The first yearly games were held in 2012 to commemorate the 100th anniversary of Thorpe’s Olympic performance, according to the Jim Thorpe Native American Games site. Athletes serving as representatives of various Native American nations, tribes, and bands will gather to compete and to honor Thorpe. The event typically attracts competitors from 70 tribes.
Thousands of athletes will participate in 10 sports. The gathering also serves as an opportunity for individuals from various tribal nations to share a time of fellowship. Events begin with the Parade of Nations and the opening ceremony, which includes fireworks and other entertainment.
The Jim Thorpe Native American Games and Access Sports is a charitable organization. It encourages excellent in health, fitness, and academics. Plans for 2014 include awarding a scholarship to one male and one female graduating high school senior who is also an athlete. The award is based in part on a candidate’s participation in the games.
Jim Thorpe Legacy
Some fans extend Jim Thorpe’s prowess beyond the 20th century and refer to him as the greatest athlete of all time. The Estate of Jim Thorpe says he was born in a one-room cabin in Oklahoma on May 28, 1887, to a father who was a farmer and a mother of French-Pottawatomie heritage who was a descendant Black Hawk, a legendary Sauk and Fox chief.

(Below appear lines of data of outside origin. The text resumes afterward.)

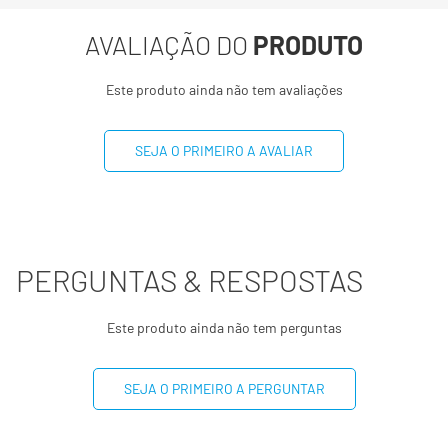
Gorduras totais
0,5g
1%
AVALIAÇÃO DO
PRODUTO
Gorduras Saturadas
0,2g
1%
Este produto ainda não tem avaliações
Gorduras trans
0g
**
SEJA O PRIMEIRO A AVALIAR
Fibra alimentar
0,7g
3%
Sódio
93mg
5%
Cálcio
88mg
9%
PERGUNTAS & RESPOSTAS
Ferro
0,7mg
5%
Este produto ainda não tem perguntas
Magnésio
22mg
5%
SEJA O PRIMEIRO A PERGUNTAR
Fósforo
58mg
8%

Thorpe began school at the Carlisle Industrial Indian School in Pennsylvania in 1904, where he became an athletic legend while running track and playing football. At 24, he and other members of the 1912 U.S. Olympic team arrived in Stockholm for the games. He excelled at the pentathlon and the decathlon, setting records that held for many years.

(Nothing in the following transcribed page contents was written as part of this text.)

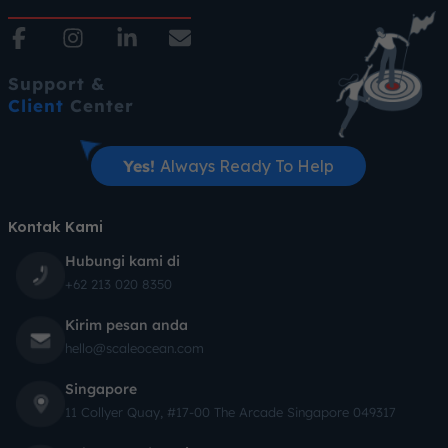
Support &
Client
Center
Yes!
Always Ready To Help
Kontak Kami
Hubungi kami di
+62 213 020 8350
Kirim pesan anda
hello@scaleocean.com
Singapore
11 Collyer Quay, #17-00 The Arcade Singapore 049317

However, in 1913, Thorpe’s two gold medals fell into jeopardy when information emerged that he had played semi-professional baseball for two seasons prior to the Olympics, violating a rule that Olympians must not have a history of payment for participating in professional sports. Officials ultimately took away the gold medals and removed his name from the record books.
The New York Giants signed Thorpe as an outfielder for three seasons. In 1917, he moved to the Cincinnati Reds, then back to the Giants. His last season was in 1919, when he played with the Boston Braves.
While involved in baseball, Jim Thorpe also had a professional football career, playing for the Canton (Ohio) Bulldogs, then the Cleveland Indians in 1921. Afterward, he organized, played with, and coached a Native American team called the Oorang Indians.
After his professional career in sports, the athlete worked as a movie extra, was a spokesman for Indian affairs, and served as superintendent of recreation for the Chicago Park System. The Associated Press in 1950 named him “the greatest American football player,” along with the “greatest overall male athlete.” ABC’s Wide World of Sports named him “Sports Athlete of the Century” in 1996-2001.
Thorpe died of a heart attack on March 28, 1953. His youngest son served as the principal chief of the Sauk and Fox tribes in the 1980s.
I was in elementary school when Jim Thorpe died. Though he had no ties to my largely German-American home town, locals spoke often of him and admired his athletic talent. I remember my father coming home from work with a copy of a metropolitan newspaper. After the evening meal, he read Thorpe’s obituary aloud to the family.